* [What to do]
Return the data below exactly, but only from the line containing "PHYSICIAN ; and |" through the line containing "allegation to the |", with both of those lines included.

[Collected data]
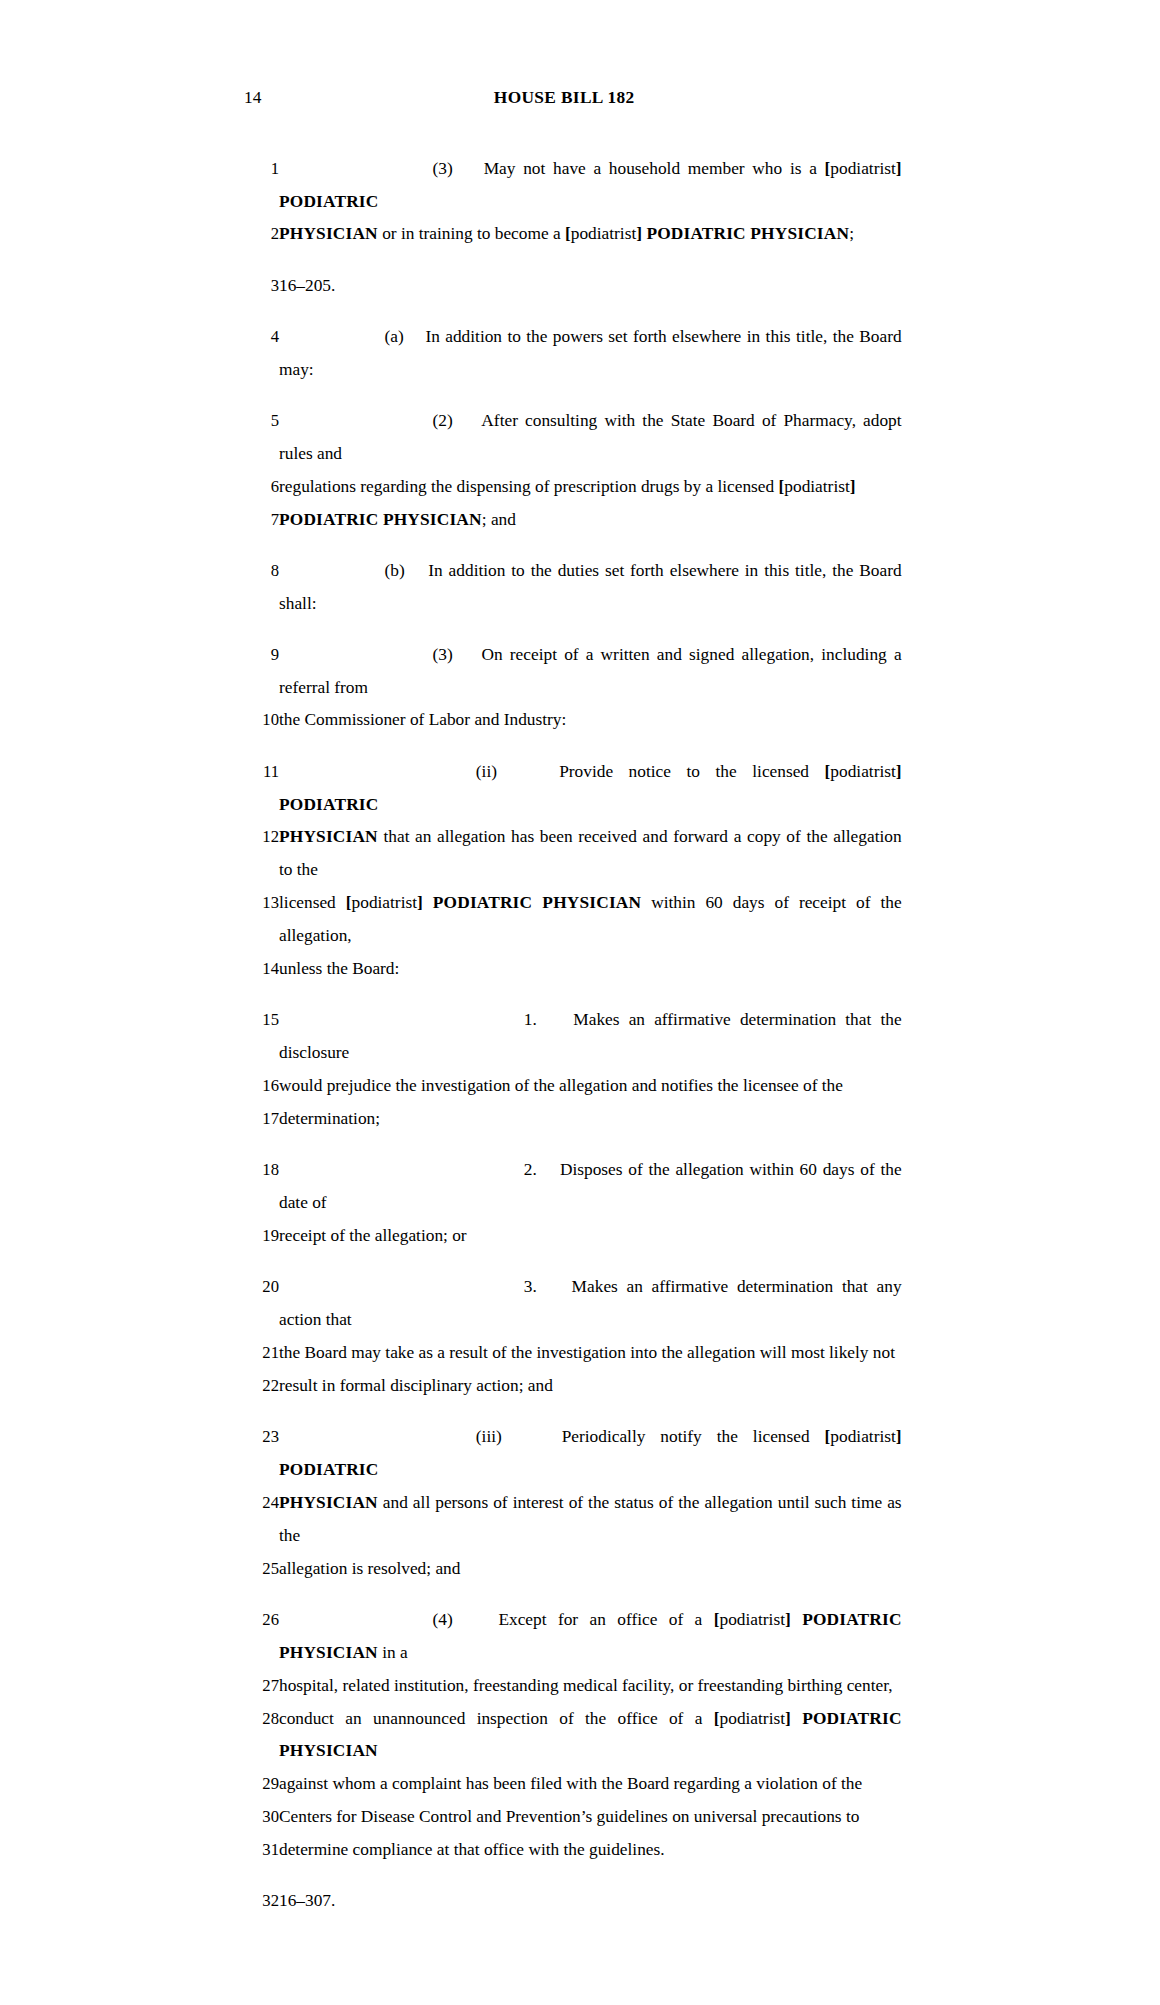14
HOUSE BILL 182
| 1 | (3) May not have a household member who is a [ podiatrist ] PODIATRIC |
| 2 | PHYSICIAN or in training to become a [ podiatrist ] PODIATRIC PHYSICIAN ; |
| 3 | 16–205. |
| 4 | (a) In addition to the powers set forth elsewhere in this title, the Board may: |
| 5 | (2) After consulting with the State Board of Pharmacy, adopt rules and |
| 6 | regulations regarding the dispensing of prescription drugs by a licensed [ podiatrist ] |
| 7 | PODIATRIC PHYSICIAN ; and |
| 8 | (b) In addition to the duties set forth elsewhere in this title, the Board shall: |
| 9 | (3) On receipt of a written and signed allegation, including a referral from |
| 10 | the Commissioner of Labor and Industry: |
| 11 | (ii) Provide notice to the licensed [ podiatrist ] PODIATRIC |
| 12 | PHYSICIAN that an allegation has been received and forward a copy of the allegation to the |
| 13 | licensed [ podiatrist ] PODIATRIC PHYSICIAN within 60 days of receipt of the allegation, |
| 14 | unless the Board: |
| 15 | 1. Makes an affirmative determination that the disclosure |
| 16 | would prejudice the investigation of the allegation and notifies the licensee of the |
| 17 | determination; |
| 18 | 2. Disposes of the allegation within 60 days of the date of |
| 19 | receipt of the allegation; or |
| 20 | 3. Makes an affirmative determination that any action that |
| 21 | the Board may take as a result of the investigation into the allegation will most likely not |
| 22 | result in formal disciplinary action; and |
| 23 | (iii) Periodically notify the licensed [ podiatrist ] PODIATRIC |
| 24 | PHYSICIAN and all persons of interest of the status of the allegation until such time as the |
| 25 | allegation is resolved; and |
| 26 | (4) Except for an office of a [ podiatrist ] PODIATRIC PHYSICIAN in a |
| 27 | hospital, related institution, freestanding medical facility, or freestanding birthing center, |
| 28 | conduct an unannounced inspection of the office of a [ podiatrist ] PODIATRIC PHYSICIAN |
| 29 | against whom a complaint has been filed with the Board regarding a violation of the |
| 30 | Centers for Disease Control and Prevention’s guidelines on universal precautions to |
| 31 | determine compliance at that office with the guidelines. |
| 32 | 16–307. |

* [Written response]
| 7 | PODIATRIC PHYSICIAN ; and |
| 8 | (b) In addition to the duties set forth elsewhere in this title, the Board shall: |
| 9 | (3) On receipt of a written and signed allegation, including a referral from |
| 10 | the Commissioner of Labor and Industry: |
| 11 | (ii) Provide notice to the licensed [ podiatrist ] PODIATRIC |
| 12 | PHYSICIAN that an allegation has been received and forward a copy of the allegation to the |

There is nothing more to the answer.